• Exercise requirements
Change "chart" to "graph" throughout the records below and write them out again, omitting the pictures. Leave all other text unchanged.

• Entries supplied
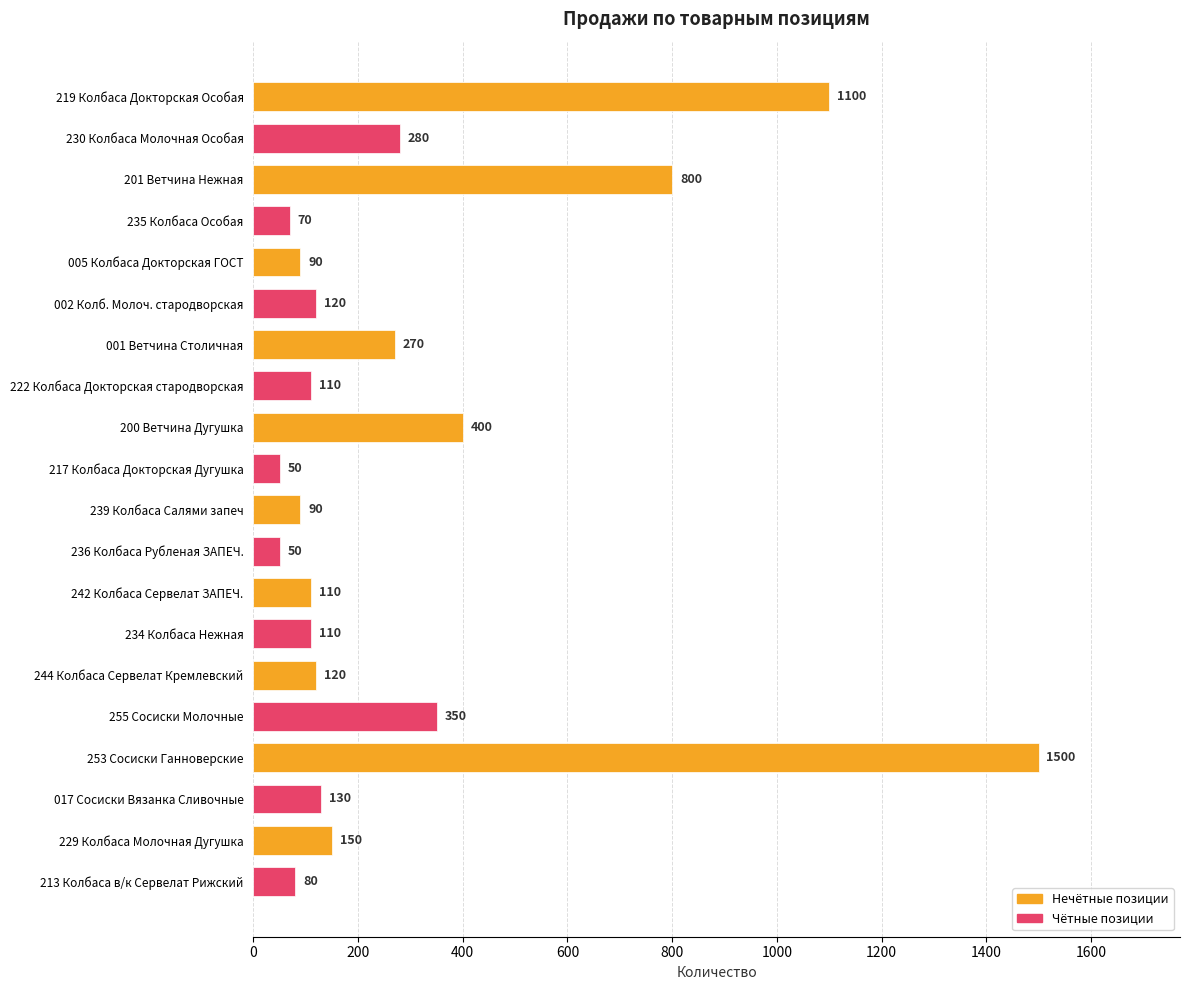

What is the change in value from 236 Колбаса Рубленая ЗАПЕЧ. to 234 Колбаса Нежная?

+60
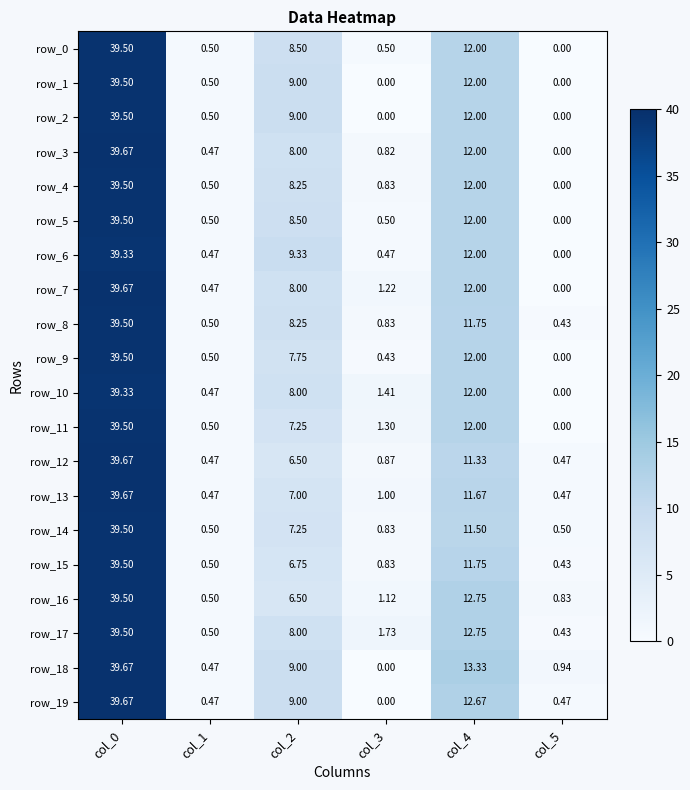

Is the value of row_0 at col_3 greater than the value of row_18 at col_0?

No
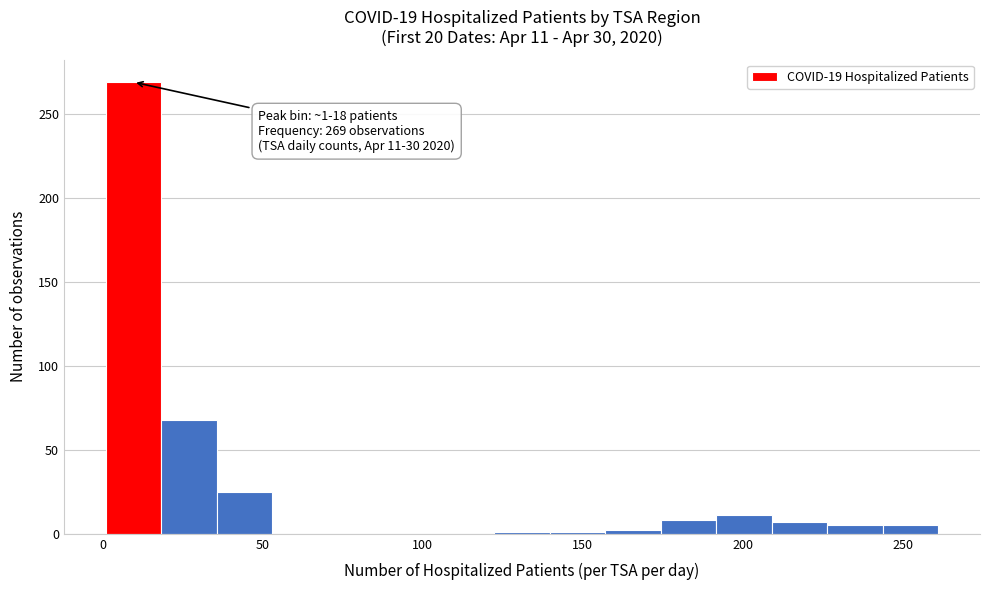

Around what value on the x-axis is the tallest bar? Give the approximate position of its centre, as read against the axis.

10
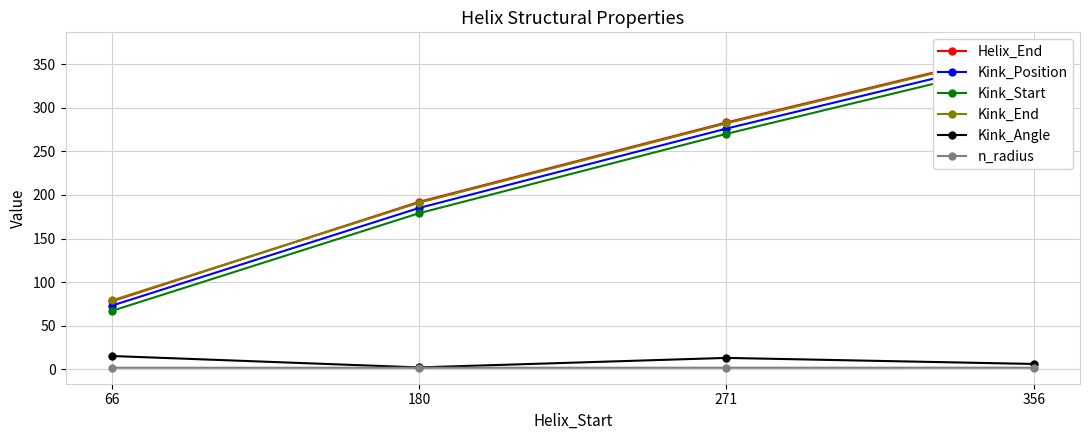

How many lines are shown in the chart?

6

• Result
What is the change in value from 236 Колбаса Рубленая ЗАПЕЧ. to 234 Колбаса Нежная?

+60

Is the value of row_0 at col_3 greater than the value of row_18 at col_0?

No

Around what value on the x-axis is the tallest bar? Give the approximate position of its centre, as read against the axis.

10

How many lines are shown in the graph?

6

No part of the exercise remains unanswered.